Part 31 • Kalana

1.6K 119 4
                                    

Finally update lagi ya
Meski gak tau bakalan rutin atau nggak, aku usahain buat nggak terlalu lama 🤭

Sebenernya harusnya ini pindah di Fizzo — dan pasti juga bakalan gitu, cuma aku mau jadiin wattpad sebagai teman nyimpen draftnya

Jadi nanti setelah kelar bakalan aku unpublish dan aku publish di sana, atau nggak bakalan aku pendekin versi di sini dan yang lengkapnya bakalan aku taro di sana — ini masih dipertimbangkan ya

Intinya mau bilang, kalian jangan nunda-nunda baca cerita ini
Biar nggak ketinggalan dan nggak keburu di unpublish
Selamat membaca dan jangan lupa berkomentar

***

Lo suka nggak sama gue?

Aku benar-benar speechless dibuatnya. Pertanyaan to the point yang dia ajukan benar-benar membuatku tidak siap. Bukan tidak tahu jawaban dari pertanyaan yang dia lontarkan, namun lebih merasa 'tidak pantas' untuk menjawab pertanyaan tersebut.

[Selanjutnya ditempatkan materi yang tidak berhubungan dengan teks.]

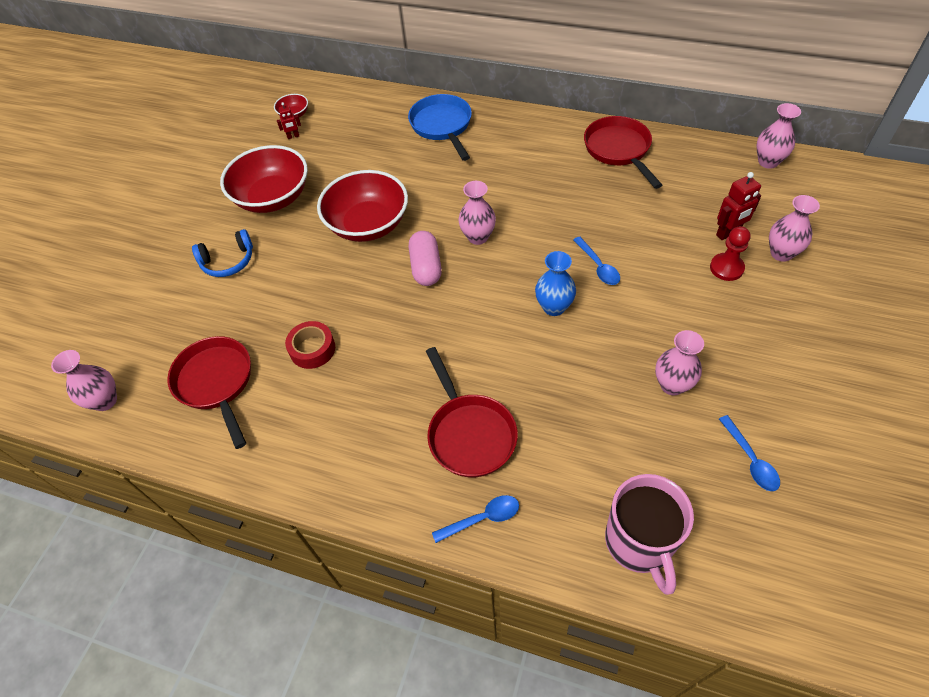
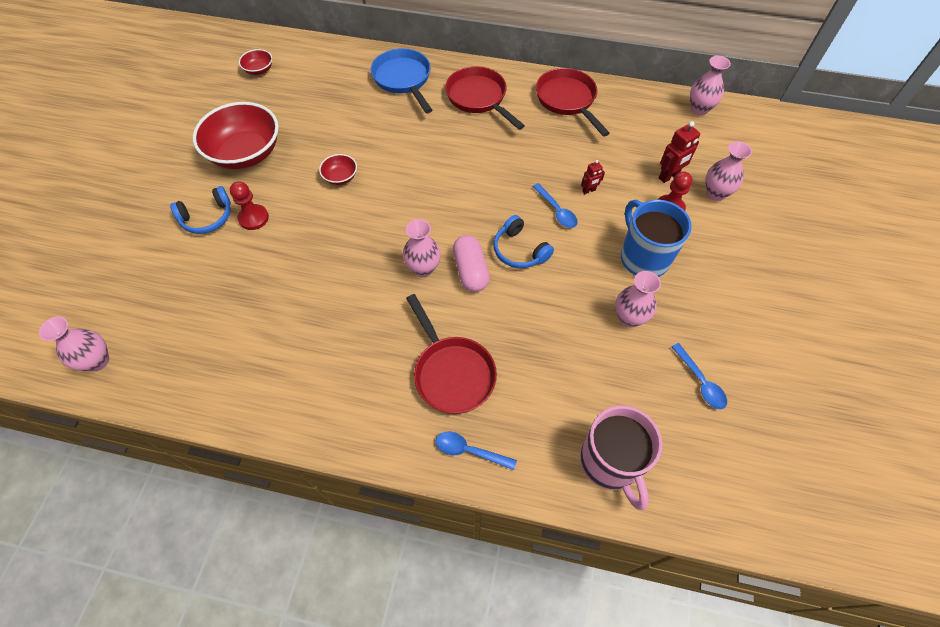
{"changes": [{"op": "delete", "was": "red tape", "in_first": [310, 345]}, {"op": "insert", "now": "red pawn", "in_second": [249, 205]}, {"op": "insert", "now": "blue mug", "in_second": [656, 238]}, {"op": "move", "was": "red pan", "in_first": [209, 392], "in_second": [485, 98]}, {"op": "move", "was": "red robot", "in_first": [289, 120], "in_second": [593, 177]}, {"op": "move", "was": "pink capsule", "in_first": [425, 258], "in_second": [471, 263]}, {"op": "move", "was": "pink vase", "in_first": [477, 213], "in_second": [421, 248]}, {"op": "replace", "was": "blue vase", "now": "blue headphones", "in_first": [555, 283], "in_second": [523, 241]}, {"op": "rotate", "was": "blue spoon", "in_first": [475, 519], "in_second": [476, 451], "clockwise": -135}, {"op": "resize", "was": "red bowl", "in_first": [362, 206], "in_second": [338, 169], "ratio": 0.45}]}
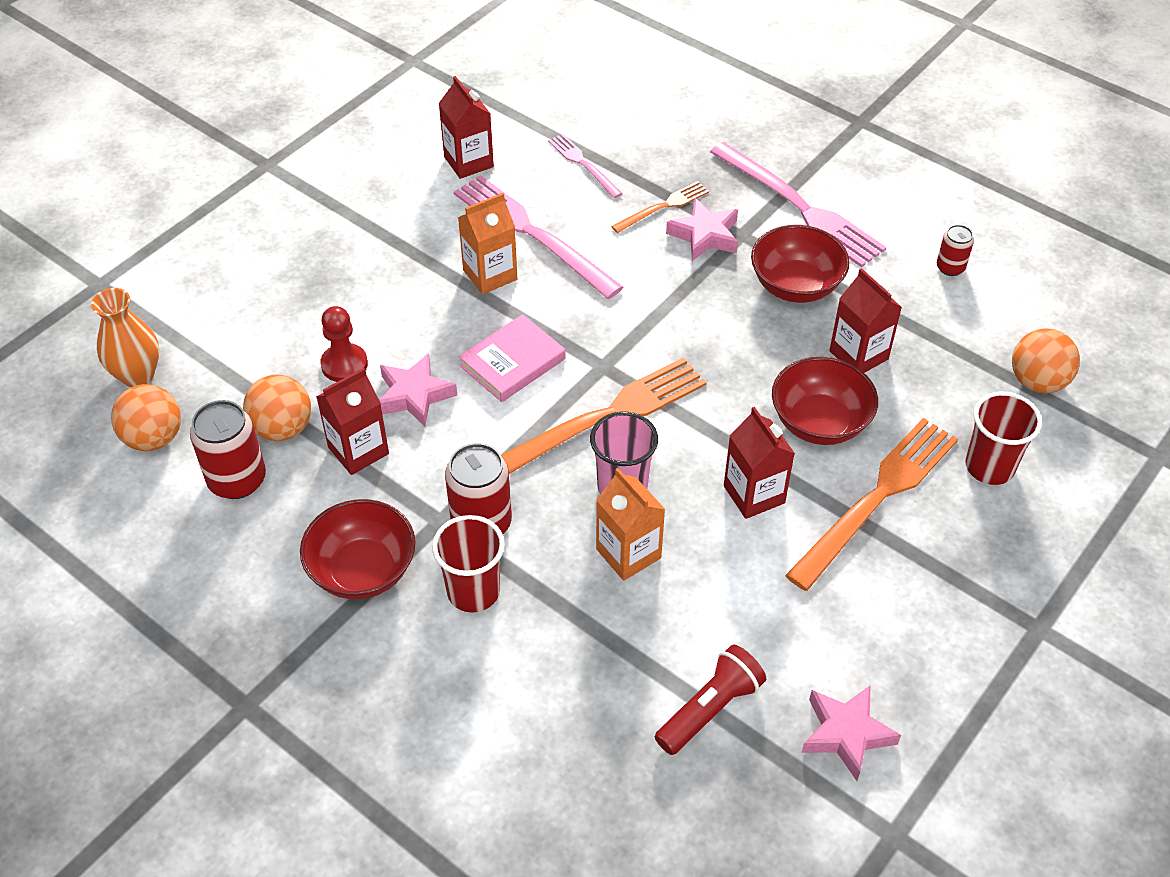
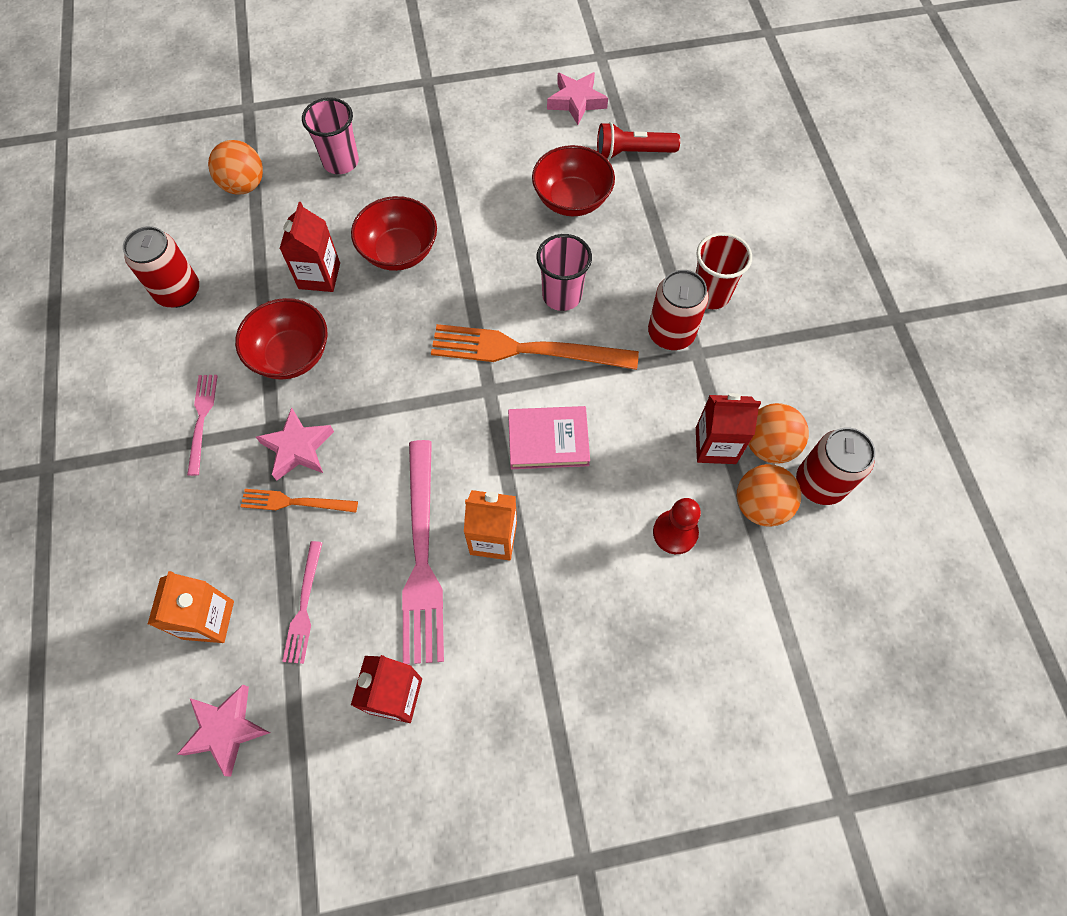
{"changes": [{"op": "delete", "was": "orange vase", "in_first": [125, 337]}, {"op": "delete", "was": "red carton", "in_first": [759, 463]}, {"op": "delete", "was": "orange fork", "in_first": [871, 504]}, {"op": "move", "was": "orange ball", "in_first": [146, 417], "in_second": [778, 433]}, {"op": "move", "was": "red bowl", "in_first": [358, 549], "in_second": [573, 180]}, {"op": "move", "was": "pink star", "in_first": [418, 390], "in_second": [223, 731]}, {"op": "move", "was": "orange carton", "in_first": [630, 524], "in_second": [191, 607]}, {"op": "recolor", "was": "red cup", "now": "pink cup", "in_first": [1003, 438], "in_second": [330, 135]}, {"op": "resize", "was": "pink fork", "in_first": [798, 204], "in_second": [202, 425], "ratio": 0.52}, {"op": "resize", "was": "red can", "in_first": [955, 250], "in_second": [161, 267], "ratio": 1.79}]}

Well, pada dasarnya aku sangat tau jawaban dari pertanyaan itu. Iya, aku menyukainya — bahkan mungkin bisa dikatakan cinta. Aku tidak mau denial terhadap perasaan yang aku miliki. Namun disisi lain, aku juga tau ada yang namanya batasan-batasan abstrak yang tidak bisa aku tembus. Batasan tidak terlihat, namun sangat membelenggu dan membuatku sangat khawatir dan takut-takut ketika akan mengambil langkah.

Diam-diam aku mengambil napas dalam. Memasukannya ke dalam rongga dada yang entah kenapa terasa sesak, sebelum akhirnya memikirkan kalimat apa yang sebaiknya aku keluarkan untuk merespon pertanyaannya itu.

Jika sekarang aku mengatakan 'iya' untuk pertanyaan Bang Aryan, maka sudah pasti dia akan semakin gencar untuk mendekatiku. Membuatku kembali mau menjalin hubungan dengannya, yang aku sendiri amat yakin akan berhasil karena pesonanya yang sulit ditolak. Apalagi dengan pertemuan-pertemuan intens kami, tidak akan butuh waktu yang lama untuk membuatku kembali jatuh pada pesonanya. 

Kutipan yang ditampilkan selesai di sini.